■ **To-do item**
Scan the records for the word "over". Return each line where it is found.

■ **Data entries**
----

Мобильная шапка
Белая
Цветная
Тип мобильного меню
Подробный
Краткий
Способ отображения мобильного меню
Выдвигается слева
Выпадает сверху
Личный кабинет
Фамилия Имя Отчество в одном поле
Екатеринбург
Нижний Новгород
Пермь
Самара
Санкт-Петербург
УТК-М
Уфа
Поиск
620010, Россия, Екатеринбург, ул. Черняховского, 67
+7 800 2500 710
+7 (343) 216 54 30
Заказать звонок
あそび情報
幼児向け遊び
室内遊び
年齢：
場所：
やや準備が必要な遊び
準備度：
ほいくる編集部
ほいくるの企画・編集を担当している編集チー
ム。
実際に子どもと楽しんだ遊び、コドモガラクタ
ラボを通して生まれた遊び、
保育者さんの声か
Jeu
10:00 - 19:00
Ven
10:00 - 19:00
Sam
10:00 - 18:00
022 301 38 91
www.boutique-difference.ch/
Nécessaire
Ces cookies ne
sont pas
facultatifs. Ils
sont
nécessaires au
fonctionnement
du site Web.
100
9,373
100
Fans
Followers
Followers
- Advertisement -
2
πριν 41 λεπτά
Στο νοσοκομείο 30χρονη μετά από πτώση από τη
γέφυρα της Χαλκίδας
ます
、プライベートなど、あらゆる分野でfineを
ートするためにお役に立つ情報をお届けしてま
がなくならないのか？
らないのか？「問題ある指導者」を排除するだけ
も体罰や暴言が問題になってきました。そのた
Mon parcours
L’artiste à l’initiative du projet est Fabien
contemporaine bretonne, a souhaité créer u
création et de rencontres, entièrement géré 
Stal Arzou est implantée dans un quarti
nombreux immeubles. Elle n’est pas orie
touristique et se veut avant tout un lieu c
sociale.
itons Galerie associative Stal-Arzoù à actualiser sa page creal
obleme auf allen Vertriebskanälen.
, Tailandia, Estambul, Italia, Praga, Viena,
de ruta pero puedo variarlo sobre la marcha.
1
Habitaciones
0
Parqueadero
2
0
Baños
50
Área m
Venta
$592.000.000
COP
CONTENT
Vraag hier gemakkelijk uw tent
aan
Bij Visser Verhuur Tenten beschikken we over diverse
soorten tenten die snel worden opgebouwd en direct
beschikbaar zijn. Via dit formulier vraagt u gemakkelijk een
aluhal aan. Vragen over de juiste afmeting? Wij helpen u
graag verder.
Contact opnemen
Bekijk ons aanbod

----

■ **Task result**
Bij Visser Verhuur Tenten beschikken we over diverse
aluhal aan. Vragen over de juiste afmeting? Wij helpen u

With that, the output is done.